EXERCISE DIRECTIONS: Reproduce the data below word for word, setting aside any picture it holds.

Collected data:

· · · · ·

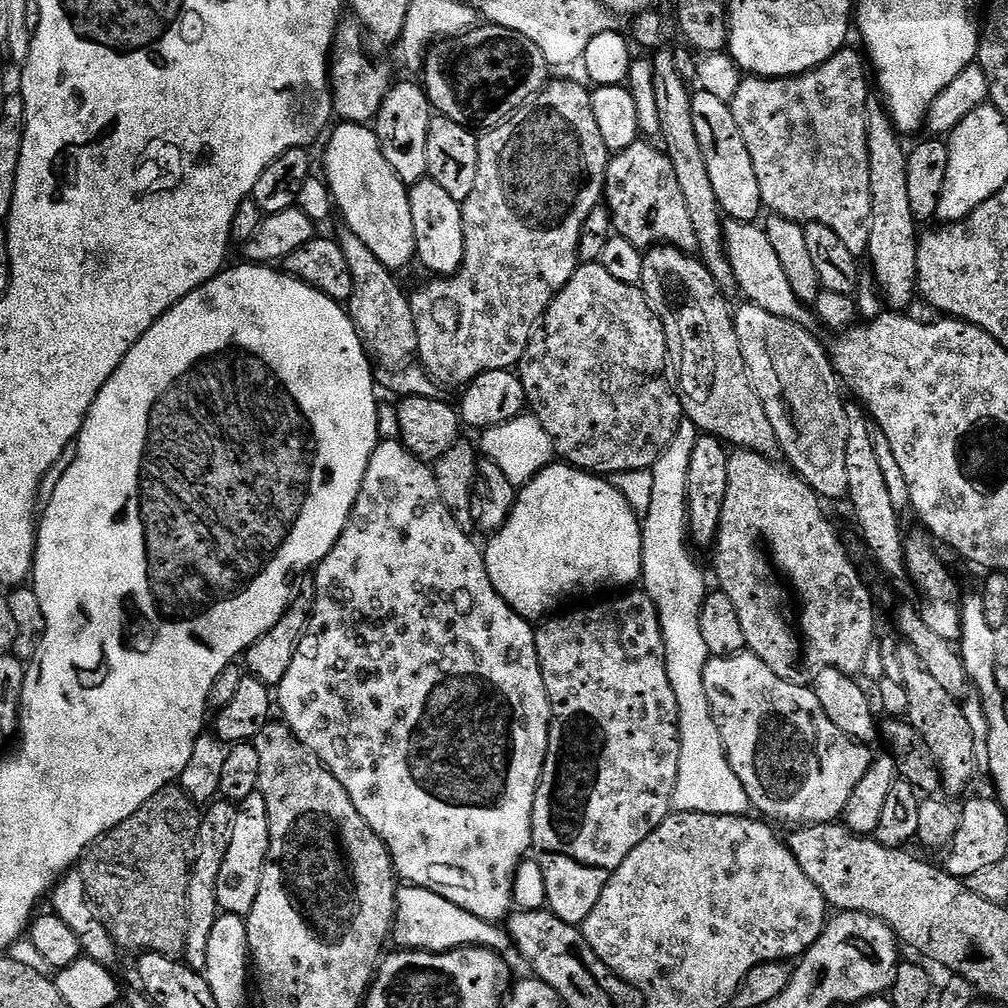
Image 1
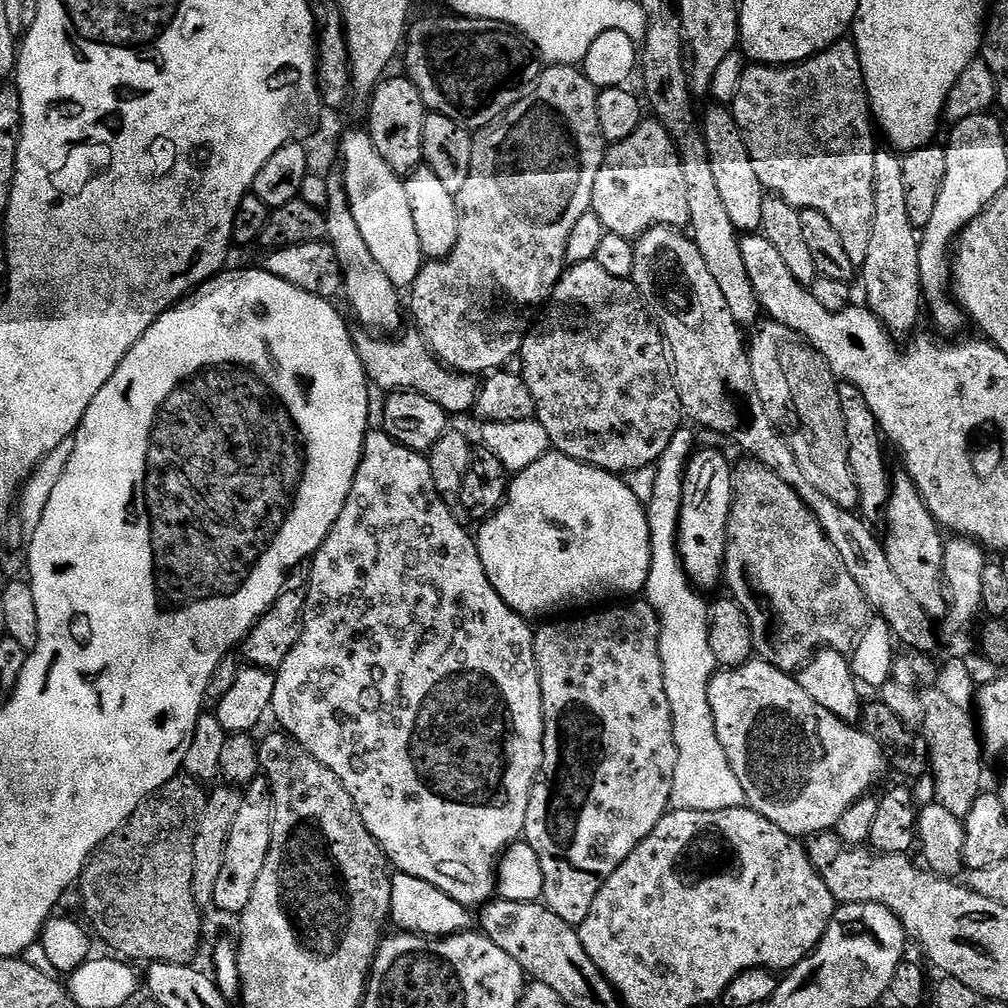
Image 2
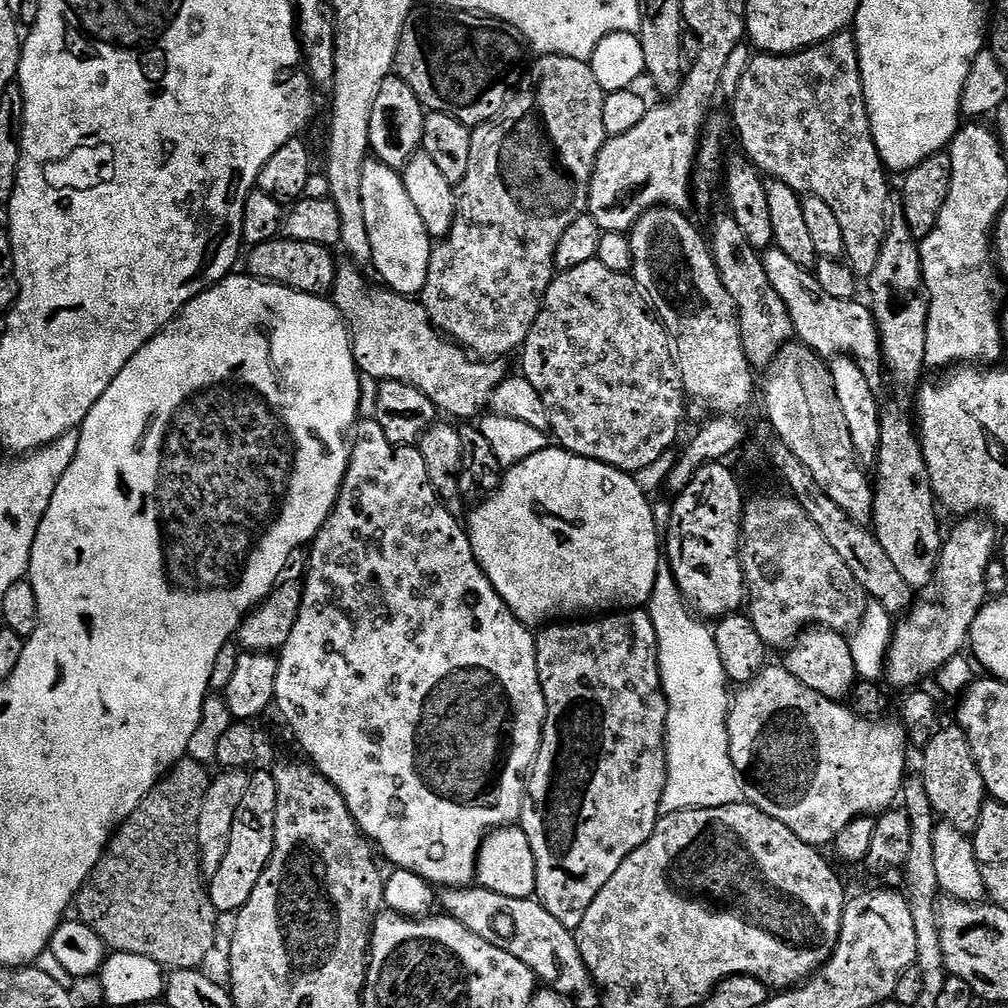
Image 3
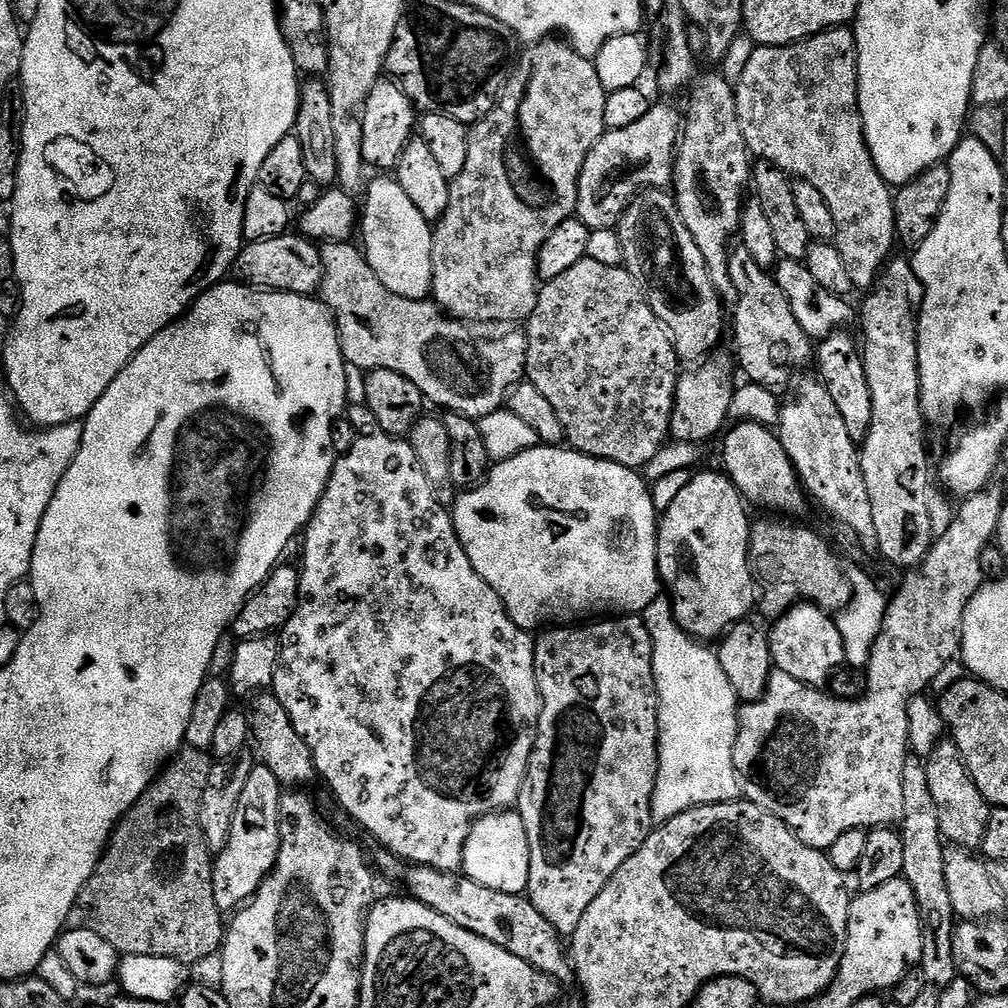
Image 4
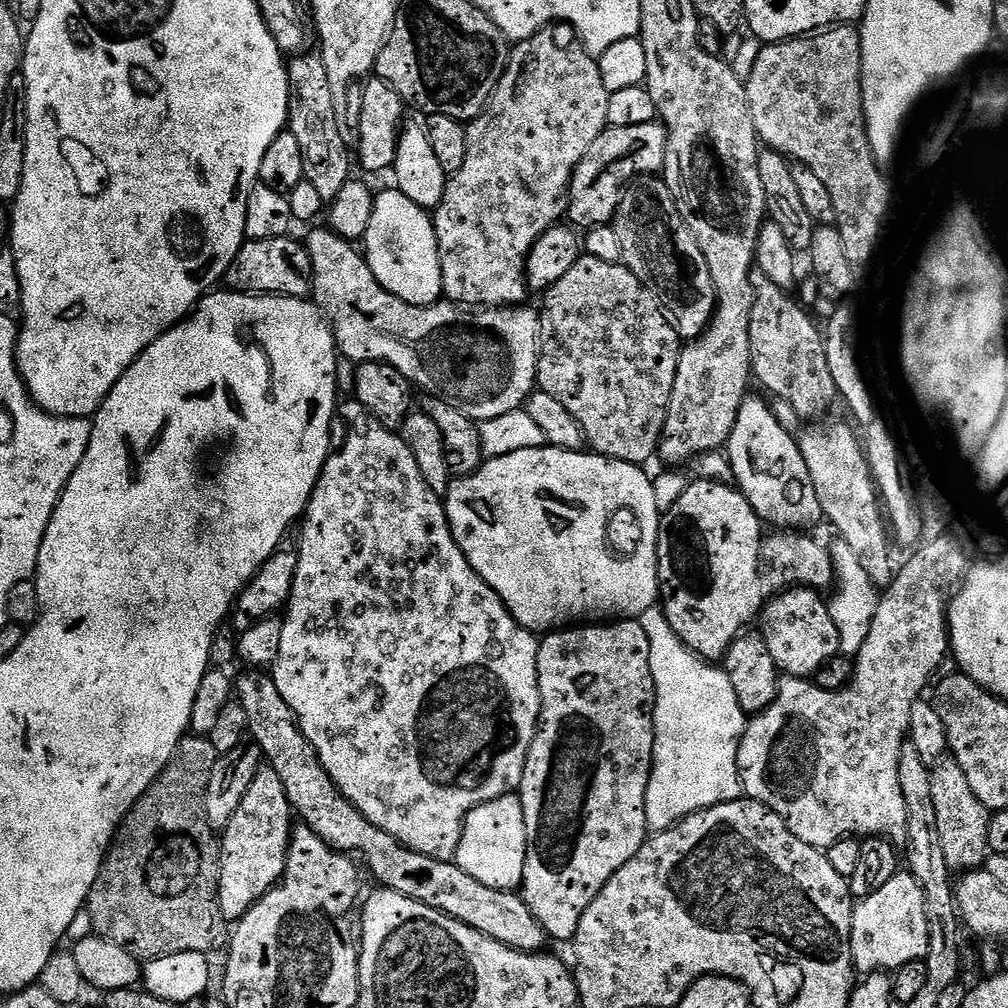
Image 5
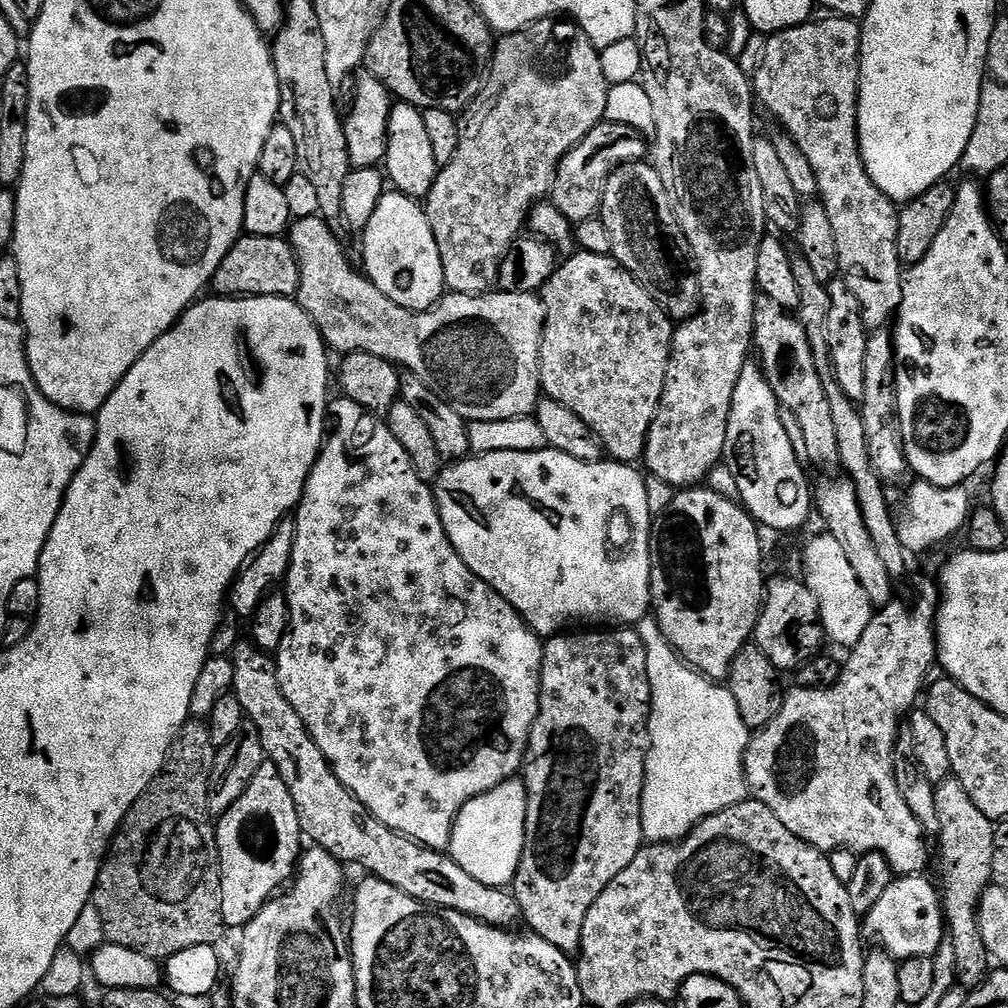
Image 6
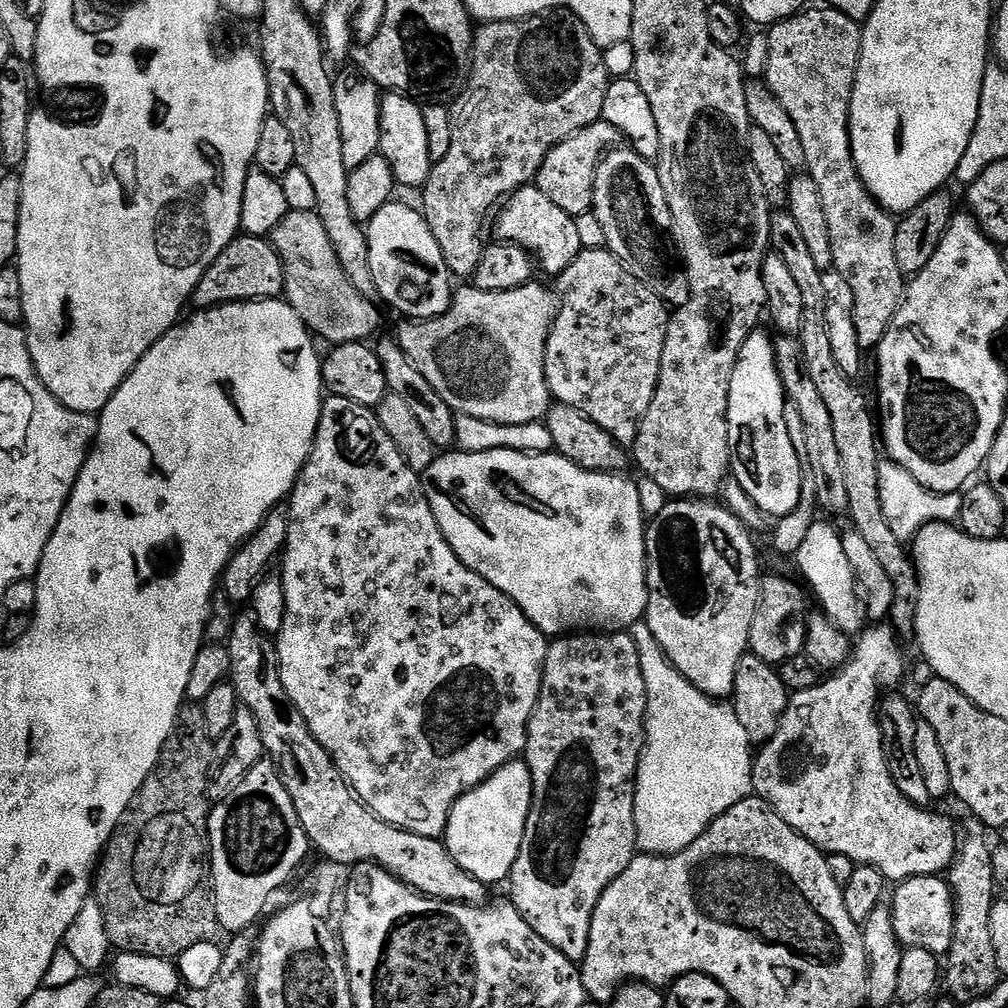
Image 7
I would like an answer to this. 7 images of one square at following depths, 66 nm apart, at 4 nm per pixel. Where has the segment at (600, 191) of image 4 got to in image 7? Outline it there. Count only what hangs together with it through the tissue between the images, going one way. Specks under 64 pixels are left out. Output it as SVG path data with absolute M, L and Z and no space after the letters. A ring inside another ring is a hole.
M603 118L595 120L590 126L578 130L570 138L558 142L550 154L542 162L534 181L534 187L542 190L550 202L554 202L561 210L571 216L581 216L592 210L592 195L594 194L594 178L600 161L621 143L622 137L610 122Z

· · · · ·

EXPECTED ANSWER:
Image 1
Image 2
Image 3
Image 4
Image 5
Image 6
Image 7
I would like an answer to this. 7 images of one square at following depths, 66 nm apart, at 4 nm per pixel. Where has the segment at (600, 191) of image 4 got to in image 7? Outline it there. Count only what hangs together with it through the tissue between the images, going one way. Specks under 64 pixels are left out. Output it as SVG path data with absolute M, L and Z and no space after the letters. A ring inside another ring is a hole.
M603 118L595 120L590 126L578 130L570 138L558 142L550 154L542 162L534 181L534 187L542 190L550 202L554 202L561 210L571 216L581 216L592 210L592 195L594 194L594 178L600 161L621 143L622 137L610 122Z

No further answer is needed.